Ce film montre particulièrement que
Kubrick pouvait toucher à de
nombreux sujets sans jamais se planter. Emotion, humour, cynisme : tout y est, et
Les Sentiers de la Gloire a d'ailleurs été longtemps
censuré en France puisque sa première sortie dans nos cinémas s'est fait en 1975. Avec toute l'ironie dont il fera encore preuve dans
Full Metal
Jacket, le cinéaste décrit des personnages sans coeur, certes caricaturaux mais on ressent toute la sincérité de
Kubrick. Qui
plus est, il filme la guerre de façon sublime et réaliste, la caméra se déplaçant sur le champ de bataille et dans les tranchées avec de très beaux plans-séquences. Il ne filmera jamais l'armée
allemande, mais n'hésite pas à dénoncer les rapports entre officiers et soldats dans l'armée française, ce qui a certainement joué dans la censure du film. Il est assez rare de voir dans un film
de guerre une opposition au sein d'une même armée, au lieu d'une confrontation entre deux armées.
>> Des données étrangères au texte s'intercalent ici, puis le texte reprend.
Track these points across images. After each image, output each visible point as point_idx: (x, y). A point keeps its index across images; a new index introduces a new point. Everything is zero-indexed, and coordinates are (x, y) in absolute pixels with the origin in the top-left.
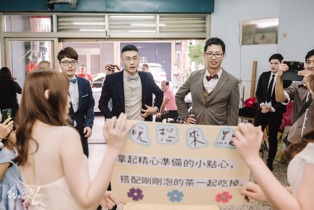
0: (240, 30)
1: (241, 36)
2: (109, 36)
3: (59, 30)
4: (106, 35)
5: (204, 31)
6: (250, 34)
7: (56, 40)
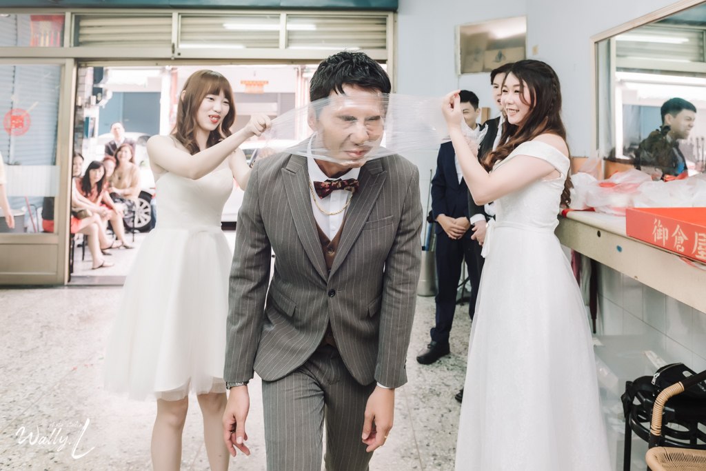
0: (455, 43)
1: (459, 56)
2: (179, 54)
3: (77, 43)
4: (173, 52)
5: (384, 47)
6: (477, 52)
7: (70, 64)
Kubrick porte beaucoup d'attention à la "résistance" d'un colonel qui fait face à ses supérieurs
pour défendre des soldats. L'une des meilleures scènes du film, celle du procès, est une pure merveille dans sa réalisation et ses dialogues. Le procès met en exergue le ridicule de l'accusation,
et met en valeur le colonel Dax joué par
Kirk Douglas, acteur qui fait ici un boulot fabuleux, tout comme
Ralph Meeker en parfait salaud. Toute la scène fait rire par l'absurdité des arguments accusateurs, mais on rit un peu jaune et c'est ça qui fait la
force du film. Suivra ensuite le verdict et son application dans une scène magnifique et émouvante, mais cruelle.
Stanley Kubrick ne nous
sert aucun détail inutile, tout est passionnant, jusqu'au léger chantage fait au général Broulard. On saluera aussi
George MacReady dans le
personnage du général Mireau, qui paraît sympathique dans ses premières secondes mais virera rapidement dans la facilité, corrompu et odieux. Pour finir, le film se termine en émotion avec cette
scène finale absolument magnifique et qui émeut forcément le spectateur. C'est filmé avec tant de beauté et de sensibilité que la larme est proche. Tous ces plans sur les visages des soldats sont
poignants et concluent le film de façon à la fois déprimante et optimiste : ces mêmes soldats qui qualifiaient l'allemand de "langue non civilisée" se retrouvent émus et soudés sur une chanson
allemande. C'est beau, c'est intelligent, c'est du Kubrick.